-- Written task A --
In the bifurcation page, translate this sentence into French: "You should not need to call get_normal_form except if you need the full information about the branch point."
-- Written task B --
Reproduce the stretch of the bifurcation page from "get_normal_form(br::ContResult, ind_bif::Int ;" through "true normal forms.".

-------- Page extract

Simple bifurcation branch point

References

The general method is exposed in Golubitsky, Martin, David G Schaeffer, and Ian Stewart. Singularities and Groups in Bifurcation Theory. New York: Springer-Verlag, 1985, VI.1.d page 295

A simple branch point $(x_0,p_0)$ for the problem $F(x,p)=0$ satisfies $\dim \ker dF(x_0,p_0) = 1$. At such point, we can apply Lyapunov-Schmidt reduction to transform the initial problem in large dimensions to a scalar polynomial ($\delta p \equiv p-p_0$):

\[a_{01}\delta p + \frac{a_{02}}{2}\delta p^2 + z\left(b_{11}\delta p + \frac{b_{20}}{2}z + \frac{b_{30}}{6}z^2\right) = 0 \tag{E}\]

whose solutions give access to all solutions in a neighborhood of $(x,p)$.

More precisely, if $\ker dF(x_0,p_0) = \mathbb R\zeta$, one can show that $x_0+z\zeta$ is close to a solution on a new branch, thus satisfying $F(x_0+z\zeta,p_0+\delta p)\approx 0$.

In the above scalar equation,

if $a_{01}\neq 0$, this is a Saddle-Node bifurcation
if $a{01}=0,b_{20}\neq 0$, the bifurcation point is Transcritical and the bifurcated branch exists on each side of $p_0$.
if $a_{01}=0,b_{20}=0, b_{30}\neq 0$, the bifurcation point is a Pitchfork and the bifurcated branch only exists on one side of $p_0$.

Reduced equation computation

The reduced equation (E) can be automatically computed as follows

get_normal_form(br::ContResult, ind_bif::Int ;
	verbose = false, ζs = nothing, lens = getlens(br))

where prob is the bifurcation problem. br is a branch computed after a call to continuation with detection of bifurcation points enabled and ind_bif is the index of the bifurcation point on the branch br. The above call returns a point with information needed to compute the bifurcated branch. For more information about the optional parameters, we refer to get_normal_form. The result returns an object of type BranchPoint.

Note

You should not need to call get_normal_form except if you need the full information about the branch point.

Note

Strictly speaking, this is not a normal form but a reduced equation. However, to keep the API simple, we use the same name especially for get_normal_form because it also returns the Hopf/BT/... normal forms which are true normal forms.

Predictor

The predictor for a non trivial guess at distance $\delta p$ from the bifurcation point is provided by the methods (depending on the type of the bifurcation point)

----------------
-------- Dataset entries

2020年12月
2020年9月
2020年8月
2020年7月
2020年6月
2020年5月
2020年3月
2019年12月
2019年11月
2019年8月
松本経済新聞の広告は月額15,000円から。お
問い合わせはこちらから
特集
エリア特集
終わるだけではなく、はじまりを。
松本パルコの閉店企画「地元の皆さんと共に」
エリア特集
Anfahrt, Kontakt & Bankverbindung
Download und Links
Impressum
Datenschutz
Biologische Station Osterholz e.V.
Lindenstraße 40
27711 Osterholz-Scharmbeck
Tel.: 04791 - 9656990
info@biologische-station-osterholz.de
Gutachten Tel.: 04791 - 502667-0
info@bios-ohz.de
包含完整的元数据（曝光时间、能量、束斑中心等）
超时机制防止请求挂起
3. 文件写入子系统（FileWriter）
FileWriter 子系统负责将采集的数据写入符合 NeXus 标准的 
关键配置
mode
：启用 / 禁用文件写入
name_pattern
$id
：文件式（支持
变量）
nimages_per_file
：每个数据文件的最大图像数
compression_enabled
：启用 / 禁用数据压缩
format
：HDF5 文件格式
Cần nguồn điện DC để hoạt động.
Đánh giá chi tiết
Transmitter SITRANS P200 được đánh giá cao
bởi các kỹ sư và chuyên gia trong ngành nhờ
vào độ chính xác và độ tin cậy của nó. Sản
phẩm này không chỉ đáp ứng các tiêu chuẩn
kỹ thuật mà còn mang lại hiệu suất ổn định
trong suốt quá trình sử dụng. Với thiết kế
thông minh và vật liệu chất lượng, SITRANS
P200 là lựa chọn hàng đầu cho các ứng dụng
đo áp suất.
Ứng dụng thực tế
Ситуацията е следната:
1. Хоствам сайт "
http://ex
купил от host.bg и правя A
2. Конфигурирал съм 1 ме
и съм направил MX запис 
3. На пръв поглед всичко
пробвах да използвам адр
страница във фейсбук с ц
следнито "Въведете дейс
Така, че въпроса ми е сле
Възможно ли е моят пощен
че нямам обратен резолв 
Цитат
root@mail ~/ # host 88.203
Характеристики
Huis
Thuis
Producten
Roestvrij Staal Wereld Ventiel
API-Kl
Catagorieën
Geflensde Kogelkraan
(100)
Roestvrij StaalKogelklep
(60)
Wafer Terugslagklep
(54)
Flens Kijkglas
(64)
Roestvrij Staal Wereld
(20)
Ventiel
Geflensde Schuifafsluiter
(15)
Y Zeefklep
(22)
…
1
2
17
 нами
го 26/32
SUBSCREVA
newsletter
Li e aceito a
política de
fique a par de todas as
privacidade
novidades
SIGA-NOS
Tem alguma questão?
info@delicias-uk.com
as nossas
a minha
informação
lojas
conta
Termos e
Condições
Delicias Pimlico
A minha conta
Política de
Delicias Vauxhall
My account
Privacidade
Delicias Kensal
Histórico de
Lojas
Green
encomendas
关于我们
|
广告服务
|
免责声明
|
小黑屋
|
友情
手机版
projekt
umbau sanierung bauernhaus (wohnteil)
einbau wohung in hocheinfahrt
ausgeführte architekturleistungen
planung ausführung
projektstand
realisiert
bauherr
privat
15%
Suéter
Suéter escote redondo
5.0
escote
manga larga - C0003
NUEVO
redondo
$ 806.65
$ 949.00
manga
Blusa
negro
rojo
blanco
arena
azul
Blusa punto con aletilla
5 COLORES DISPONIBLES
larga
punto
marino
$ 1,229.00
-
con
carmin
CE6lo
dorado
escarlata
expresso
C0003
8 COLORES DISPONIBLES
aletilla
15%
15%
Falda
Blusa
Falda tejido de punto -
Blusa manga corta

----------------
-------- Dataset entries

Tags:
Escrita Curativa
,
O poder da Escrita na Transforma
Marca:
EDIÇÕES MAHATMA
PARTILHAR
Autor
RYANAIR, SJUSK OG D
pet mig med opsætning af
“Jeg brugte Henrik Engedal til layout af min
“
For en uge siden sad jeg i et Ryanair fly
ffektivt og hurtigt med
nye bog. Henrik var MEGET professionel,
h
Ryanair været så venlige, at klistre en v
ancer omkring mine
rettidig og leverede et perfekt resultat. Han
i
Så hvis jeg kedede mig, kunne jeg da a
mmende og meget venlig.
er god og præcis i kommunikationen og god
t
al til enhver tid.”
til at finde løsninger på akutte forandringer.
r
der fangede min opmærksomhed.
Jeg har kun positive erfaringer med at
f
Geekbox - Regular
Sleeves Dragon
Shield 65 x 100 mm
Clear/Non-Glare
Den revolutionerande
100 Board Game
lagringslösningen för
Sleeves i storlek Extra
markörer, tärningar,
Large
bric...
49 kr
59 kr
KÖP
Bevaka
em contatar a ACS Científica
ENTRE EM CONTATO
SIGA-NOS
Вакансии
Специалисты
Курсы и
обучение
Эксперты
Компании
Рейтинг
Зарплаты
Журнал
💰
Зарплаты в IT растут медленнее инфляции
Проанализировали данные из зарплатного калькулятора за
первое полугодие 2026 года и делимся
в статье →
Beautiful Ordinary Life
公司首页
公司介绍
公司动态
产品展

----------------

-- Problem solution A --
Vous ne devriez pas avoir besoin d'appeler get_normal_form, sauf si vous avez besoin de l'information complète sur le point de branchement.

-- Problem solution B --
get_normal_form(br::ContResult, ind_bif::Int ;
	verbose = false, ζs = nothing, lens = getlens(br))

where prob is the bifurcation problem. br is a branch computed after a call to continuation with detection of bifurcation points enabled and ind_bif is the index of the bifurcation point on the branch br. The above call returns a point with information needed to compute the bifurcated branch. For more information about the optional parameters, we refer to get_normal_form. The result returns an object of type BranchPoint.

Note

You should not need to call get_normal_form except if you need the full information about the branch point.

Note

Strictly speaking, this is not a normal form but a reduced equation. However, to keep the API simple, we use the same name especially for get_normal_form because it also returns the Hopf/BT/... normal forms which are true normal forms.